Keji, mas Udin menahan amarahnya yang seketika ingin ia luapkan, tiga orang berbaju hitam merangkul bapaknya yang terlihat lemah, keriput, rambut putihnya acak-acakan.
Saat ia sibuk membuat kopi pelanggan, Edo, anak mang Jumek berlari memanggilnya, ngos-ngosan, dipikir ia berlari karena ketakutan mencuri kopi bapaknya, ternyata ia membawa kabar buruk. Bapak mas Udin dipukuli orang, tersungkur di sawah, orang lain taka da yang berani melerai. Mas Udin yang mendengar berita itu berlari secepatnya, amarah sudah di ubun-ubun, ingin ia cincang siapa yang berani memukul bapaknya, tapi seketika nyalinya ciut, sebab bisikan tetangganya seketika tiba di sawah.
“Din, jangan. Nanti kau hilang,”
Udin terdiam, mematung, setelah bapaknya dibawa pergi baru ia ketahui, jika bapaknya tadi melawan, dianggap bersalah karena tak ingin mengganti bibit padi miliknya dengan bibit yang diberikan orang-orang atas, bapaknya merasa jika bibit padi yang ia miliki, selama ini sudah memuaskan hasilnya, bibit padi terbaik. Jarang sekali bibit miliknya gagal, beras yang dihasilkan bagus, hal itulah yang memancing amarah orang-orang berbaju hitam itu. Mas Udin yang mendengar tidak megerti, karena bibit padi bapaknya harus di bawa-masuk penjara. Terakhir saat ia menelepon anaknya, anaknya menjawab konspirasi sebuah perusahaan besar luar negeri di bidang genetika pertanian, berhasil menyelinap di pemerintahan, mengotak-atik, hingga orang-orang atas yang telah di otak-atik otaknya memaksa setiap petani menggantikan bibit hasil eksperimen dari perusahaan itu, biasa disebut Transgenik. Eksperimen tanaman agar tahan terhadap virus, tetapi akan bermunculan virus baru. Bermutasi menjadi virus yang lebih ganas, menghancurkan tanaman, itu yang menyebabkan petani banyak yang menolak, sebab pernah ada satu petani desanya mencoba dan hasilnya gagal, rugi besar, malah berimbas pada tanaman lain disebelahnya, juga kasus pernah terjadi di daerah lainnya. Terlebih bibit yang mereka miliki selama ini menghasilkan padi yang berkualitas, tetapi sejak hari itu, ketakutan atas kurungan dan tidur di atas lantai membuat mereka dengan berat hati mengganti bibit mereka dengan bibit yang belum jelas hasilnya.
***
Bapak sakit, Din, Jika umur Bapak tidak panjang, jangan mau kau ganti bibit padi yang selama ini menyelamatkan kehidupan kita, sekalipun nyawa taruhannya.

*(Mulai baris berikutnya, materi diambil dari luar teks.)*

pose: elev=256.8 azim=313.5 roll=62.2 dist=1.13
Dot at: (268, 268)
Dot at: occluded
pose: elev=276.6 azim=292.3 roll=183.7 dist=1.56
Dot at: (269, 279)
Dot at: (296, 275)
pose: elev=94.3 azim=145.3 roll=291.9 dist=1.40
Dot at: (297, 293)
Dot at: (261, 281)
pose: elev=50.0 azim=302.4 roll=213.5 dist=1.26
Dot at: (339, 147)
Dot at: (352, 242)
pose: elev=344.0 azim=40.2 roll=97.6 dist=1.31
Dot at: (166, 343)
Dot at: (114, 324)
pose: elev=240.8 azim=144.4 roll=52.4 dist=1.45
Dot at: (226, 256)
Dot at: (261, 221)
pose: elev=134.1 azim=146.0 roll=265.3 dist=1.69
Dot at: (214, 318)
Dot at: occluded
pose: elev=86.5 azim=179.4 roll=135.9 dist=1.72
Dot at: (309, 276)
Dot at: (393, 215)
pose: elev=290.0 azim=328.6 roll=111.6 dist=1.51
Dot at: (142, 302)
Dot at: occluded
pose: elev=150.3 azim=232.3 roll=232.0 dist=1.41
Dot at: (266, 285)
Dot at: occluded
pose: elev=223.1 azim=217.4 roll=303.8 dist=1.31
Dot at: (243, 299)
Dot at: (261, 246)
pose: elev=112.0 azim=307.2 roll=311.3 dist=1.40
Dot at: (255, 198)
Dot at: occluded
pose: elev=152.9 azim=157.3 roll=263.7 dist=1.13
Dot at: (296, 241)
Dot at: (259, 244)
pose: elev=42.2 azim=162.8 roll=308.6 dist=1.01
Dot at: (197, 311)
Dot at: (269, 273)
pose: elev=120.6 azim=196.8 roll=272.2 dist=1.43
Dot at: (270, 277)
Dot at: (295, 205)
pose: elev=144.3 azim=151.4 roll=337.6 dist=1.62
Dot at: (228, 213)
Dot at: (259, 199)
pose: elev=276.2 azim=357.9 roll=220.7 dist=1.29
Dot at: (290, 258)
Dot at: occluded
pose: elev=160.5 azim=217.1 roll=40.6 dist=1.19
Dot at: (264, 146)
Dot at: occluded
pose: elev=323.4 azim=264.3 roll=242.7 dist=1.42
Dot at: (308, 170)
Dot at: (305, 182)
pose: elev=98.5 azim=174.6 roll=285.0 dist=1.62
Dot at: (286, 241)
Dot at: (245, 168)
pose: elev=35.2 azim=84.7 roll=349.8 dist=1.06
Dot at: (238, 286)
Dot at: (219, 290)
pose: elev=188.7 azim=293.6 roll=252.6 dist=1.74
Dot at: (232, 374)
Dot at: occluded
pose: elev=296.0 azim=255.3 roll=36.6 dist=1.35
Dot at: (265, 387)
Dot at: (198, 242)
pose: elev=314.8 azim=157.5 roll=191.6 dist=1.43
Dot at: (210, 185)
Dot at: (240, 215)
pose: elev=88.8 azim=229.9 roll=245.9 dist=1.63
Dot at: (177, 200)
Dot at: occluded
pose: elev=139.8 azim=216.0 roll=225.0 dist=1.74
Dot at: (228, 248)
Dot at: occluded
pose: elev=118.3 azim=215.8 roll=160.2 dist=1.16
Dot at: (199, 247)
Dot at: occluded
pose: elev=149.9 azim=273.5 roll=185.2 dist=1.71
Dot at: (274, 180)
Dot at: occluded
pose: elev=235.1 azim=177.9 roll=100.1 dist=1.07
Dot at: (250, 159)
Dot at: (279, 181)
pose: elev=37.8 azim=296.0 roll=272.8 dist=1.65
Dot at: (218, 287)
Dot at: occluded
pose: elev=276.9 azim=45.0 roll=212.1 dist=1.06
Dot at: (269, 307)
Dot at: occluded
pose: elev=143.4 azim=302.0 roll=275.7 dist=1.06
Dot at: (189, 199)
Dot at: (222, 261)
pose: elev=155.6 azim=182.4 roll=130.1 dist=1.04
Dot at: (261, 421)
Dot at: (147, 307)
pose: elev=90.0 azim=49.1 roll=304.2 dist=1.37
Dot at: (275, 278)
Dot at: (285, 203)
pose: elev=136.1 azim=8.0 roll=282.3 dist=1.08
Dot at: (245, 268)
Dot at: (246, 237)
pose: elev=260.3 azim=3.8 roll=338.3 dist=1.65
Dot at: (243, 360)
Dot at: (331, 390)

Masih terngiang isi surat bapak yang dibacakan mang Jumek tiga hari yang lalu, kesedihan belum juga mereda, tiap menyendiri ia selalu memikirkan bapak, kemarin ada Jasman yang datang, sehingga ia lupa, mas Udin merindukan bapak.
“Woy, ngelamun saja kau,” Jasman mengagetkan, memukul meja.
“Ah! Ngagetin wae,” mas Udin sebal.
“Hati-hati, jangan keseringan ngelamun, nanti miskin,”
“Miskin?”
“Iya, kalo ngelamun aja tiap hari, nggak kerja, kan jadi miskin, nggak ada duit,” penjelasan asal-asalan Jasman.